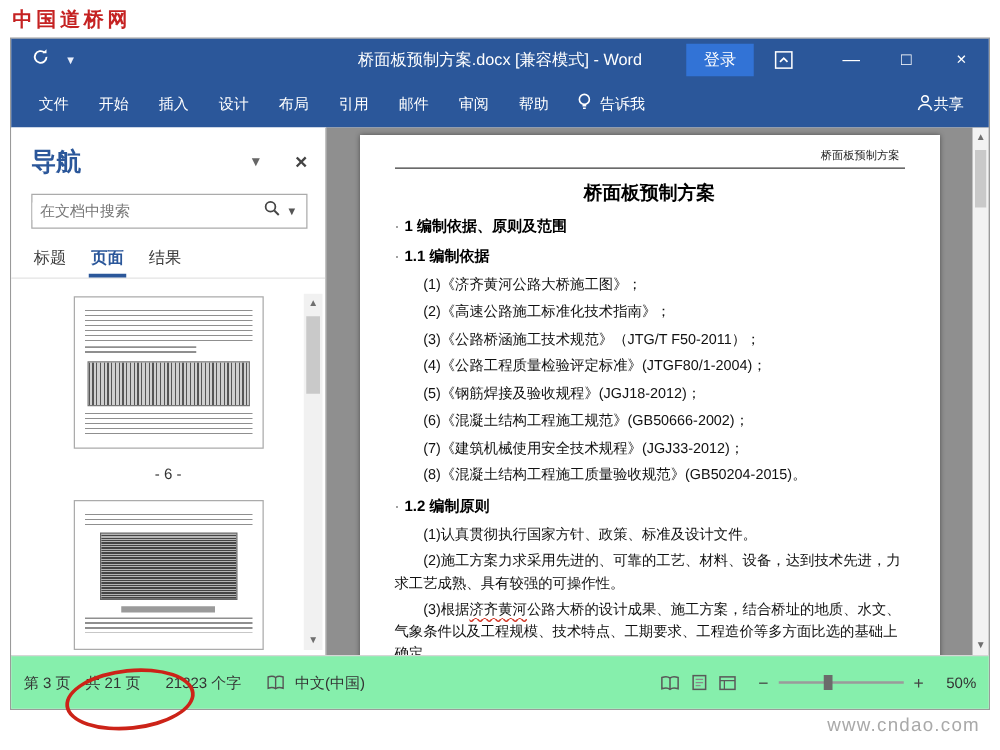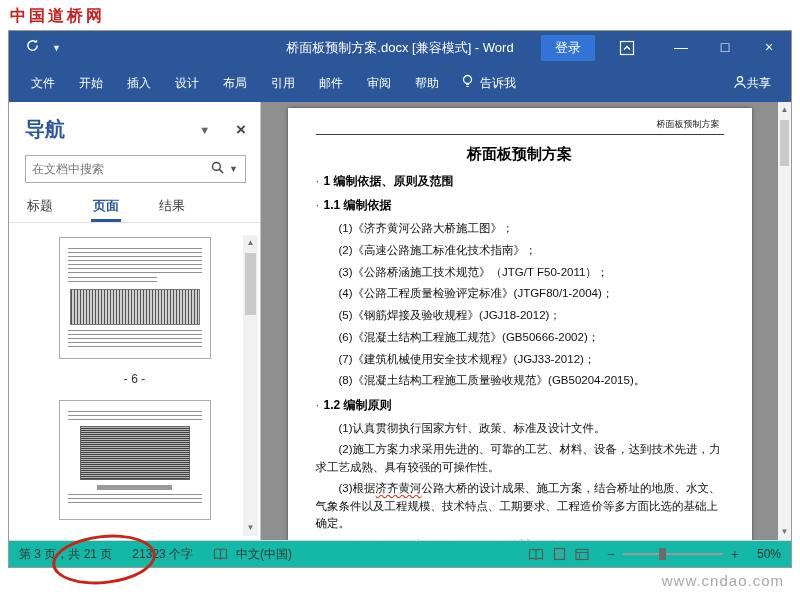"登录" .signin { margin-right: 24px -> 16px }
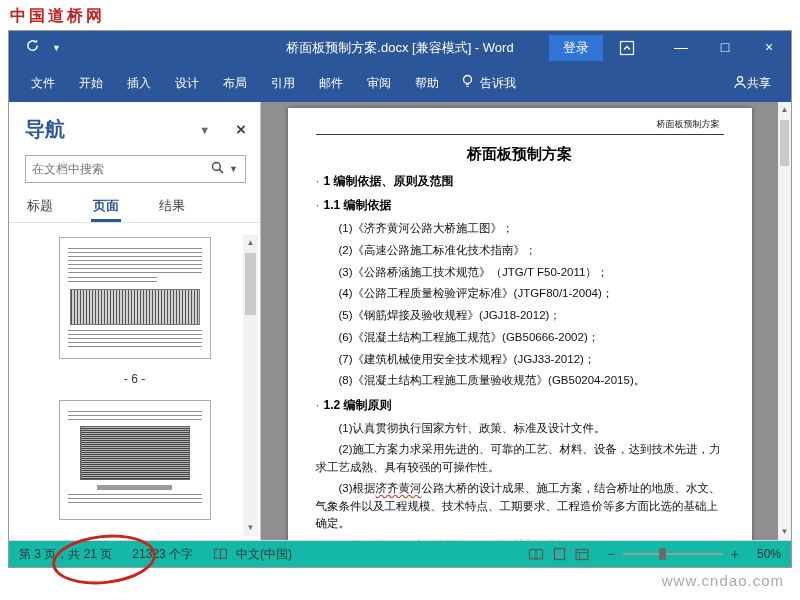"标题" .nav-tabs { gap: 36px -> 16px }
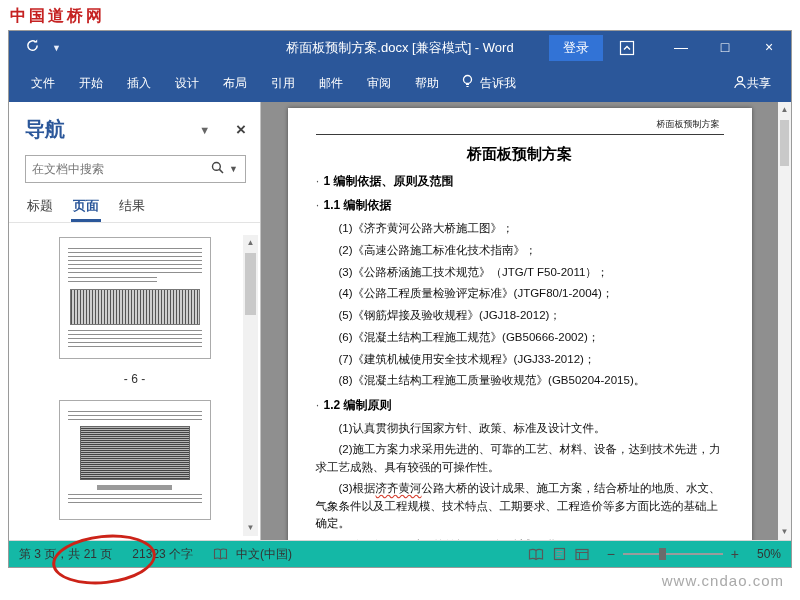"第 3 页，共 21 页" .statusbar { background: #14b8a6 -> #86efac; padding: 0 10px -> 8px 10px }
...
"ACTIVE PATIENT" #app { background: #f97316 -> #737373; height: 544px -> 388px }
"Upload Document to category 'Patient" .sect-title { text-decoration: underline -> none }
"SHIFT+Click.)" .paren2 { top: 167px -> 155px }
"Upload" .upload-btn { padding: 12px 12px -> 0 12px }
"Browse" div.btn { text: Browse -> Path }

_THE TASK_. Reproduce the lines of the entries above from the one with "Document to category" to the one with "text: Browse ->", both included, exactly and without any other line.

_ANSWER FOR THE TASK_.
"Upload Document to category 'Patient" .sect-title { text-decoration: underline -> none }
"SHIFT+Click.)" .paren2 { top: 167px -> 155px }
"Upload" .upload-btn { padding: 12px 12px -> 0 12px }
"Browse" div.btn { text: Browse -> Path }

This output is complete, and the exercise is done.